La besé en los labios,
con el fondo romántico de un lado y los gritos ‘alentadores’ del otro. Lo que
sí tenía miedo es de mi reacción física ante tanta algarabía, por lo que
procuraba no rozarme tanto con ella, en especial allí adelante. No quería hacer
un papelón justo frente a sus padres y sus compañeros de trabajo.
¿Ya mencioné que
debajo de ese disfraz no tenía nada, absolutamente nada?

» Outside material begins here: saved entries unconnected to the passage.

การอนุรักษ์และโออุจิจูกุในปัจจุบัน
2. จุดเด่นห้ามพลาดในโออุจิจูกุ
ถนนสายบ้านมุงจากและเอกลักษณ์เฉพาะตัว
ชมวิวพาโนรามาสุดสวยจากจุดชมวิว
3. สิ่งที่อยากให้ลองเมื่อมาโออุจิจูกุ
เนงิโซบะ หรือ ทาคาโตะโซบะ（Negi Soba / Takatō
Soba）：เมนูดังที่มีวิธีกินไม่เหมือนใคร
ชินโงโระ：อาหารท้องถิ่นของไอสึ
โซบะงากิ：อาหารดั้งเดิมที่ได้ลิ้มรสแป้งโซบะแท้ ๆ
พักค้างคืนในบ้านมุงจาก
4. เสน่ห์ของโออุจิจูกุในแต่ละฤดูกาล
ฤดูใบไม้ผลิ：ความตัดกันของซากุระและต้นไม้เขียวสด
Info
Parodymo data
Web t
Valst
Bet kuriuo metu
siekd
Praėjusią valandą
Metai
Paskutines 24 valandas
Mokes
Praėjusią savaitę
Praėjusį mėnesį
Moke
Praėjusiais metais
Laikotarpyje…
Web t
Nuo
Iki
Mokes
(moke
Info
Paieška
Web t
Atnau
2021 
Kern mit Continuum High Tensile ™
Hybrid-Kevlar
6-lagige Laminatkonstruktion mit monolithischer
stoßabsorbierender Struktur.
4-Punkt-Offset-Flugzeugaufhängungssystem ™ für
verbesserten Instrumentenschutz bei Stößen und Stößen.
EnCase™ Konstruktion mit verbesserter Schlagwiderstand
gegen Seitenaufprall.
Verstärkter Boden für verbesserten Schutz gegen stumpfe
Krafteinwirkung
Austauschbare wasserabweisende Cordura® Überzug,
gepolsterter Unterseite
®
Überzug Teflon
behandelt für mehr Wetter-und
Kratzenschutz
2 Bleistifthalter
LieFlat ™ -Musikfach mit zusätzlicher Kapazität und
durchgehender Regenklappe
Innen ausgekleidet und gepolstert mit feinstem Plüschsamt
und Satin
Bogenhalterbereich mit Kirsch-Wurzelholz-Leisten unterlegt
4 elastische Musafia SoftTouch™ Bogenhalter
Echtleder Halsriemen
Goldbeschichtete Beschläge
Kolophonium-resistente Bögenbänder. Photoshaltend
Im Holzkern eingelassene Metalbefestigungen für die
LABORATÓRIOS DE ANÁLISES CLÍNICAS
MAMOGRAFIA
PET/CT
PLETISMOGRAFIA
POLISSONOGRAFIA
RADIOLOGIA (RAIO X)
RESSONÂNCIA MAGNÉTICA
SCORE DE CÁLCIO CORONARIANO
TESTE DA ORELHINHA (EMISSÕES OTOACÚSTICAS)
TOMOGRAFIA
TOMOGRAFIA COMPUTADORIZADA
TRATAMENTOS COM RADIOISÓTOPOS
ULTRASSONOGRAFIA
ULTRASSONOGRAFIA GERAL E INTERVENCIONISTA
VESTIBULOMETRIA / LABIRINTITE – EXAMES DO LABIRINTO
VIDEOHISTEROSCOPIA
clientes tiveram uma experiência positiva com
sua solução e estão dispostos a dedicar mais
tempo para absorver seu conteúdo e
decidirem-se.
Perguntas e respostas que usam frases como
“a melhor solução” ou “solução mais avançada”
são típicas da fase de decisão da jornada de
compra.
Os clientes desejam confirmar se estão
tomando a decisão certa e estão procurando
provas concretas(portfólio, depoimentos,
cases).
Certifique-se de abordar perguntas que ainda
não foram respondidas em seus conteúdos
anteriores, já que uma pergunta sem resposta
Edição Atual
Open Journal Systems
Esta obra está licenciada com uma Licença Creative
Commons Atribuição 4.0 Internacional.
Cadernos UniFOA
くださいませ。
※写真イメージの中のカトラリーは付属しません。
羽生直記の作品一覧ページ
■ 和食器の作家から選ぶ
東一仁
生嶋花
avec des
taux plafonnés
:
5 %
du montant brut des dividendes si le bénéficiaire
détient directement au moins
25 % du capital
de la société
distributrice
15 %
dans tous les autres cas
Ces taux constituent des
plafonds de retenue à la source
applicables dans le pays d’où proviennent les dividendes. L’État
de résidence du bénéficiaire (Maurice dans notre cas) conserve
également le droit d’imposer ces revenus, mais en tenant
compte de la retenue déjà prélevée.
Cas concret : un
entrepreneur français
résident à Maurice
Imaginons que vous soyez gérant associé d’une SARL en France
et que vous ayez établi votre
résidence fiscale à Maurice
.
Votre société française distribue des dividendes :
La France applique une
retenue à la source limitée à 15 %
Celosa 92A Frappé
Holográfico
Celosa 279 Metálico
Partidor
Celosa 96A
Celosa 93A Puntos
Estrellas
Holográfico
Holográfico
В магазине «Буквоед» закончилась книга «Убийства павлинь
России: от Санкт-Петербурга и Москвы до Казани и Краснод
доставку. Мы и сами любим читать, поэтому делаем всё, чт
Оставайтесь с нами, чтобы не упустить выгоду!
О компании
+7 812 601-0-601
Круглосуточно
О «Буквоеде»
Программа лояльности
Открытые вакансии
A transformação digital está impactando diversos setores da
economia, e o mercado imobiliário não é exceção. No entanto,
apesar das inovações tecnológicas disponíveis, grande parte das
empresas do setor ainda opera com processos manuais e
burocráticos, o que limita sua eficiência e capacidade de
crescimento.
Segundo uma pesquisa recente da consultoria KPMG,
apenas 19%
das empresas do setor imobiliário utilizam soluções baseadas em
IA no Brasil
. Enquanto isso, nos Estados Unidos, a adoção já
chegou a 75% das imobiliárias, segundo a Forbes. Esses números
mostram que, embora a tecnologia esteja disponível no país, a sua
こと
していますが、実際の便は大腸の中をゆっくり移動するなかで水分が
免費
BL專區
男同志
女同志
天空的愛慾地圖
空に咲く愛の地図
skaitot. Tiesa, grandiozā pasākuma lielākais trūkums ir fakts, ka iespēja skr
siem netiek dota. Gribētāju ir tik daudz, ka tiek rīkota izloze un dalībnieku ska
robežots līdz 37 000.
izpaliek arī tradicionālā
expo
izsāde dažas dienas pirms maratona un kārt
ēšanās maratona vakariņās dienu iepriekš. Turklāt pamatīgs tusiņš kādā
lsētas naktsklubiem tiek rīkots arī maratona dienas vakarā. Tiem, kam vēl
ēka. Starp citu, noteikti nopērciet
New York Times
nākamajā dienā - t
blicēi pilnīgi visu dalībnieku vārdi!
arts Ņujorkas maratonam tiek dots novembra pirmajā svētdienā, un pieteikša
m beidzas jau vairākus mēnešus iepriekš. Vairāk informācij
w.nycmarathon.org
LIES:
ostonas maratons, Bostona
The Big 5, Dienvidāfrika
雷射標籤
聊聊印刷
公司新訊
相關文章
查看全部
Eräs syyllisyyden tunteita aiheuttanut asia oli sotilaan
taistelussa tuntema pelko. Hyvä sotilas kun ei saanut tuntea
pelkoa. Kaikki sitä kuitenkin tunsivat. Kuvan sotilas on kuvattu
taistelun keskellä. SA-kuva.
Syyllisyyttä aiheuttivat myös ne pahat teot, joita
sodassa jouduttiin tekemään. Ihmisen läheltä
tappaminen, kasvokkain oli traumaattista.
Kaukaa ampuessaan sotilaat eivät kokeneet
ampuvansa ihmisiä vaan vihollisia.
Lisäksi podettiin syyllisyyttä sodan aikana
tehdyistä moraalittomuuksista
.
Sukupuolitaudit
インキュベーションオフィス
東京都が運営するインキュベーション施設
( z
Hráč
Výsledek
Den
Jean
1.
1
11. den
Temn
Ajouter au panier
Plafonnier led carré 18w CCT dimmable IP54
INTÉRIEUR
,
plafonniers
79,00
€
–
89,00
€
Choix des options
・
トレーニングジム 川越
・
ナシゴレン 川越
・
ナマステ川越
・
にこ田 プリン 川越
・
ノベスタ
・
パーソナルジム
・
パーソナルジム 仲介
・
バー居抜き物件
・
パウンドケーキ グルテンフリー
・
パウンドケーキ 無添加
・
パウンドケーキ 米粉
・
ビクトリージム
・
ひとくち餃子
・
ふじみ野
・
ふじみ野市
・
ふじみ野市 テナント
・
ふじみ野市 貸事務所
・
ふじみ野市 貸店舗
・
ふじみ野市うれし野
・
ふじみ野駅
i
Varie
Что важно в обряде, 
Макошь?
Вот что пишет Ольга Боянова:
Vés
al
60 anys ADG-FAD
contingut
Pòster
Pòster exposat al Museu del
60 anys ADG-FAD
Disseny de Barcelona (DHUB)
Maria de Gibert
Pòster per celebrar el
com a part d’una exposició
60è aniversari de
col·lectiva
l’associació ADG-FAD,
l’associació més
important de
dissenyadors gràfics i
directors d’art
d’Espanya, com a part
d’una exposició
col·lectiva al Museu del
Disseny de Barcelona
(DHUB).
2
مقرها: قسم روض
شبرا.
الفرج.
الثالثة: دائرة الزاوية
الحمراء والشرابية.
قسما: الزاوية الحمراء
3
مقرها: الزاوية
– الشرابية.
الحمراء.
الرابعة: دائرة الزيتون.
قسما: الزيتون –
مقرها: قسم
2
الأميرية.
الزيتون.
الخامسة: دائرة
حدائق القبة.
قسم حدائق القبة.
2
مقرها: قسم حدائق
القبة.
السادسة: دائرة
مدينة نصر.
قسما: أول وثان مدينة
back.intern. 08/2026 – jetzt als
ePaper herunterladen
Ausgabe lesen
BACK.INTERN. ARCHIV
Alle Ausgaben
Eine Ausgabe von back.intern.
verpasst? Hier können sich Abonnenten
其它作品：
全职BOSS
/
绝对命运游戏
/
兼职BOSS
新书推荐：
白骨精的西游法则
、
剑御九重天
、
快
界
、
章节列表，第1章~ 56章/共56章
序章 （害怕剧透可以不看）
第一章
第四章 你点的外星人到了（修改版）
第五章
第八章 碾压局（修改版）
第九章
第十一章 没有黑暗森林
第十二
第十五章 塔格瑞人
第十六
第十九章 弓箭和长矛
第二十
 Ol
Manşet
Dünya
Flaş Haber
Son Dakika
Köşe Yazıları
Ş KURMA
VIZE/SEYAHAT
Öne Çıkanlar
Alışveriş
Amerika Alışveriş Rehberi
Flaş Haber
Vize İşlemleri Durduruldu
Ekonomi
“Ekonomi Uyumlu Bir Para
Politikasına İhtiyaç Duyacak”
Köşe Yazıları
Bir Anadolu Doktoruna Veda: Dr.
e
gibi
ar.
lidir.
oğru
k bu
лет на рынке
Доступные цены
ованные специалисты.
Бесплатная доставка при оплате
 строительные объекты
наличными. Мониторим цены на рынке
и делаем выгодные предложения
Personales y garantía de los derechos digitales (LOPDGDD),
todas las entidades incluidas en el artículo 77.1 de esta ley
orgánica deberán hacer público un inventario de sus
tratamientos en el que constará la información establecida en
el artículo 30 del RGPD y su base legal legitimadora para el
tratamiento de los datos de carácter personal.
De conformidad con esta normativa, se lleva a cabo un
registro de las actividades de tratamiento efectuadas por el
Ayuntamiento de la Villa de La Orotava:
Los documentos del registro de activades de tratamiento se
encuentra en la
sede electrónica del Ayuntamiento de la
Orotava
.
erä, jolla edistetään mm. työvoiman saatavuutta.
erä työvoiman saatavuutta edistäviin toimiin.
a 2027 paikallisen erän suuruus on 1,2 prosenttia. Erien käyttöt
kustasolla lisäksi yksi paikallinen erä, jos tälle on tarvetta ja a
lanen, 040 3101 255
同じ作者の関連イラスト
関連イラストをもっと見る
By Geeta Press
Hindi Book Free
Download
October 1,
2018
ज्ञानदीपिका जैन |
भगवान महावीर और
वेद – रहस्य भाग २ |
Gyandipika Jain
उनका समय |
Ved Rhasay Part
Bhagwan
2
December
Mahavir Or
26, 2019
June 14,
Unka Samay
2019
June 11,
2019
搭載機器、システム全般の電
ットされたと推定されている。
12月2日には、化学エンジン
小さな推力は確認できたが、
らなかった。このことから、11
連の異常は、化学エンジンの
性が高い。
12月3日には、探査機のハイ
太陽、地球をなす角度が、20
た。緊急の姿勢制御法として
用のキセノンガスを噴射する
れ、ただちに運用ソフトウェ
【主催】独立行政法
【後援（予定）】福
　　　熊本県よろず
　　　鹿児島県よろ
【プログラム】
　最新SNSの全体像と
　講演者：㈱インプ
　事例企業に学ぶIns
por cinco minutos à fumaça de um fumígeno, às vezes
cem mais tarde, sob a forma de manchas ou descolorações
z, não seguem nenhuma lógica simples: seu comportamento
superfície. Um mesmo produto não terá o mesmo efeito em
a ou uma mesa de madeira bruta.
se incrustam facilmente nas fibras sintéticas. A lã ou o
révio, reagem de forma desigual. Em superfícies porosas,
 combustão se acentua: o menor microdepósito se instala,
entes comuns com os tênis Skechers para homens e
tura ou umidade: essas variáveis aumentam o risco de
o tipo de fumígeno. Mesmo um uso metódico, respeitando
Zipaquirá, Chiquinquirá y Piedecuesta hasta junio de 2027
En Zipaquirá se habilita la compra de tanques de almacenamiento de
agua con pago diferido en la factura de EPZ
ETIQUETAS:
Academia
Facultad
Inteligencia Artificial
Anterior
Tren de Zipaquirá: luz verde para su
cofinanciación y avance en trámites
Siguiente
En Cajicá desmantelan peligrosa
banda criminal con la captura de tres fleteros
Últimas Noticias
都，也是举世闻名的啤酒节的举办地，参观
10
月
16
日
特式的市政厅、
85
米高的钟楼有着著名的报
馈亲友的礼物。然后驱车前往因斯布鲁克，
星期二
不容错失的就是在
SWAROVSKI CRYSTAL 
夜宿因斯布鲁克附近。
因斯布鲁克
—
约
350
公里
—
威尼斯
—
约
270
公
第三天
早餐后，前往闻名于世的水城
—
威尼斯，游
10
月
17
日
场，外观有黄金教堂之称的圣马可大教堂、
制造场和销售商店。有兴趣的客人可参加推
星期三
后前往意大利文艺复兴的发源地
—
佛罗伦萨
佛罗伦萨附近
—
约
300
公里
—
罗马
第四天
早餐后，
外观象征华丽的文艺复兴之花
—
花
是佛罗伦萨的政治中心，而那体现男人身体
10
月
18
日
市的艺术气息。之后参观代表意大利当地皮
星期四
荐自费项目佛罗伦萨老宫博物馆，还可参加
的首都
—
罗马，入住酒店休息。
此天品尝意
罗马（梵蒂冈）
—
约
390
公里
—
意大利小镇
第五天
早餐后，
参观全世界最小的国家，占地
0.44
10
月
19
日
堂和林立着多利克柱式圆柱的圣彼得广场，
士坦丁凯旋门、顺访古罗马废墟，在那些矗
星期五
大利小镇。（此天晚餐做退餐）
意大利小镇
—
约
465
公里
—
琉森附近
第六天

Dejé llevarme por la música,
sin dejar de abrazarla.
Cuando el tema acabó,
Sonia se dirigió a ella, señalándome: “Aquí está tu héroe, y más que eso, tu
superhéroe”.
¡Caray! Eso lo
explicaba todo.
Seguí al costado de mi
emocionada chica y contemplé el concierto de los mariachis. De vez en cuando
nos besábamos.
Cuando vi a sus
compañeros, noté su alegría y su alborozo. Todos hicieron contacto visual
conmigo para transmitirme esa energía; pero Eduardo para nada volteó a
mirarnos. Le resté importancia. Mejor así.
El concierto de los
mariachis duró media hora.
Antes de finalizar, me
pidieron que hable. Eso no estaba en mi libreto. No había preparado nada. A
decir verdad, me bloqueé mentalmente.
La sala se puso en
silencio.
Todos me miraban…
menos Eduardo, para variar.
Observé a Laura.
“Amor… Desde que nos
conocimos… sabes que siempre admiré tu talento, tu carácter decidido, tu
energía y tu entusiasmo… Sé que a veces no soy todo lo perfecto que se puede
esperar, pero si de algo puedes estar segura es de mi amor… En… en este día de
tu cumpleaños, quiero desearte lo mejor del mundo, lo mejor de la vida, que
siempre busquemos la felicidad, y que… que el amor… nunca se nos acabe”.
Laura volvió a asirse
de mi cuello y a llorar de emoción. Yo también la abrazé fuerte y la besé en
los labios nuevamente, entre los gritos y estrepitosos aplausos de todo el
mundo. Al diablo con mi entrepierna. Con los nervios, era difícil que suceda
alguna reacción bochornosa.
Eduardo también
aplaudió, pero se resistió a ver plenamente la escena.
Nos sentamos a tomar
algo y a departir un rato, cuando sentí que el disfraz ya comenzaba a sacarme
de quicio; mejor dicho, a metérseme entre las nalgas y a asfixiarme por
completo.
Aproveché que Laura se
metió un ratito en su cocina para darle alcance y hablarle en voz baja.
“Amor, ya vengo un
toque, ¿sí?”
“¿Qué pasó?”
“Tranquila. ¿Puedes
pasarle la voz a Eduardo?”
Ella puso un semblante
de preocupación.
“¿Por qué?”
Sonreí.
“Tranquila, no voy a
asesinarlo. Solo llámalo, pero caleta”.
Unos tres minutos
después, llegó Eduardo, serio.
“Vamos un toque al
cuarto de Antonio. Este disfraz me está comenzando a incomodar”.
Eduardo asintió, y
salimos por la puerta de servicio.
“¿Te molesta ser el
superhéroe de la noche?”
“No. Me molesta que la
tela se me meta por el culo”.
Eduardo se rio levemente.
Nos subimos en la moto
y partimos al cuarto de Antonio. Debido a la velocidad, fue un hecho que mi
torso y mis genitales rozaran la espalda y los glúteos del conductor.
Y ocurrió lo que no
quise que ocurriera en casa de Laura ni tampoco en plena vía pública, aunque a
esa hora ya no era tan pública que digamos: mi pene se puso erecto.